Glenn sez, "R&B music was pretty bawdy before its entered the era of white appropriation and radio play. Leah Reich, an ethnographer by training and a music lover and singer by love, takes a stroll through some of the filthiest, wonderful era before all this stuff was cleaned up. Tons of links to Youtube videos and other sources."

Best of all, the filth didn’t come just from men. There was wonderful Julia Lee, with “My Man Stands Out,” “I Didn’t Like It the First Time,” and “Don’t Come Too Soon.” The inimitable Helen Humes has a live version of “I’m Gonna Let Him Ride” that’s as glorious for her singing as it is for the way the crowd roars her train on. The fascinating and captivating Nellie Lutcher sang “Hurry On Down.” And of course, there’s the magnificent Dinah Washington singing some of my favorites from the era, “Long John Blues” and “Big Long Slidin’ Thing.”

In fact, one of the most notoriously salacious songs — so raunchy I’ve had otherwise unflappable male friends tell me to turn it off when I played it for them in the car — was an early blues song recorded by Bessie Jackson, also known as Lucille Bogan. She sang many dirty blues songs, long before R&B and jump blues came on the scene, but none so raw as “Shave ’Em Dry II.” I won’t ruin the surprise for anyone who hasn’t heard it.

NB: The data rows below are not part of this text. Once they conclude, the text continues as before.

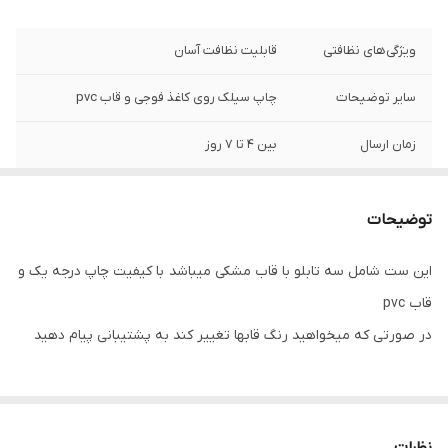
ویژگی‌های نظافتی
قابلیت نظافت آسان
سایر توضیحات
چاپ سیلک روی کاغذ فوجی و قاب pvc
زمان ارسال
بین 4 تا 7 روز
ویژگی ظاهری تابلو
با قاب مشکی
توضیحات
ویژگی‌های مقاومتی
مقاوم در برابر تابش نور آفتاب
این ست شامل سه تابلو با قاب مشکی میباشد با کیفیت چاپ درجه یک و
نوع کاربرد
دیواری
قاب pvc
تعدادتکه
سه تکه
در صورتی که میخواهید رنگ قابها تغییر کند به پشتیبانی پیام دهید
نظرات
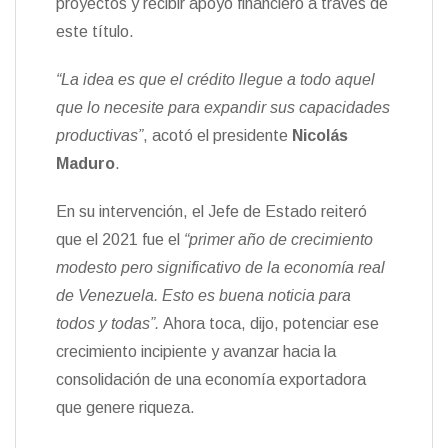
proyectos y recibir apoyo financiero a través de
este título.
“La idea es que el crédito llegue a todo aquel
que lo necesite para expandir sus capacidades
productivas”
, acotó el presidente
Nicolás
Maduro
.
En su intervención, el Jefe de Estado
reiteró
que el 2021 fue el
“primer año de crecimiento
modesto pero significativo de la economía real
de Venezuela. Esto es buena noticia para
todos y todas”.
Ahora toca, dijo, potenciar ese
crecimiento incipiente y avanzar hacia la
consolidación de una economía exportadora
que genere riqueza.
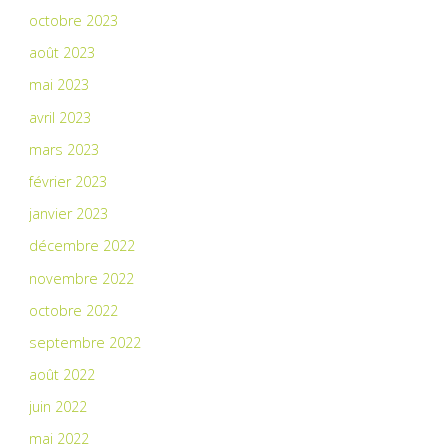
octobre 2023
août 2023
mai 2023
avril 2023
mars 2023
février 2023
janvier 2023
décembre 2022
novembre 2022
octobre 2022
septembre 2022
août 2022
juin 2022
mai 2022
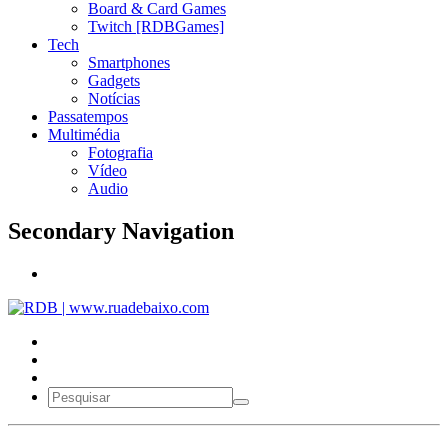
Board & Card Games
Twitch [RDBGames]
Tech
Smartphones
Gadgets
Notícias
Passatempos
Multimédia
Fotografia
Vídeo
Audio
Secondary Navigation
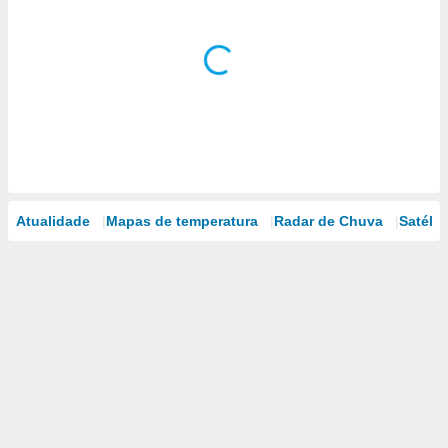
Atualidade
Mapas de temperatura
Radar de Chuva
Satélit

Dirty R&B [Leah Reich/The Magazine]

Notable Replies

  1. 50's? Shave em Dry was recorded in 1935, as far as I know. Bogan was dead by '48.

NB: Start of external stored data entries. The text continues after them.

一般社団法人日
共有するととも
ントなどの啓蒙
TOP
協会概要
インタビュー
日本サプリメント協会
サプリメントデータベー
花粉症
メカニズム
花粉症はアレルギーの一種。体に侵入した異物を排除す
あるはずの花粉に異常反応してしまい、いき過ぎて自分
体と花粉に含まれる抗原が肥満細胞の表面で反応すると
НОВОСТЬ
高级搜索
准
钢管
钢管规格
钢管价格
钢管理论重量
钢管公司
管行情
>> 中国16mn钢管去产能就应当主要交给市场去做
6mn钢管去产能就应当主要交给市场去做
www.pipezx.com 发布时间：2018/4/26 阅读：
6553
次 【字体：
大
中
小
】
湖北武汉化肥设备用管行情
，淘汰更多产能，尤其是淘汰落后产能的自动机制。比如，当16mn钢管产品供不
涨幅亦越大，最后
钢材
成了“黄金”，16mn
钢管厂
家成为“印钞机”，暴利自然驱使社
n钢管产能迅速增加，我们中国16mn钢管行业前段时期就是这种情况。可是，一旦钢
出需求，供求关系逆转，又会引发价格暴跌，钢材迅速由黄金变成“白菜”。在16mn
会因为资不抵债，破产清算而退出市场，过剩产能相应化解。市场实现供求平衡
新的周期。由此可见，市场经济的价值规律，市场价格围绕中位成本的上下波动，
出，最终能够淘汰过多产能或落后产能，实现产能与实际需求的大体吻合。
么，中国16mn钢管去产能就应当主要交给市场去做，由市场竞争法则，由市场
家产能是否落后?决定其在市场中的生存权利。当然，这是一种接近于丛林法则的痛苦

  2. Yeah thats definitely 30s from the sound and thats yeah... a bit more to the point than Bessie Smith.

  3. Let's not forget the Asylum Stree Spanker's reprise of Lucille's Shave 'Em Dry

    And their other work in the same oeuvre:


  4. I miss the Spankers, sigh.

  5. This is new to me, and glorious.

    Is her second line, "I got something between my legs that will make a dead man cum"...was that echoed by the Rolling Stones at the end of Start Me Up? EDIT TO ADD: the internet has already noted this. Short hop from Bawdy Blues to Corproate Jingle.

    ((I bring this up as someone who for a long time didn't know that the Beatles had borrowed "Here come ol' flattop" from Chuck Berry.))

    And, given this is a @doctorow thread, the repeated echos of remix culture across time seems on-topic. And a wonderful thing.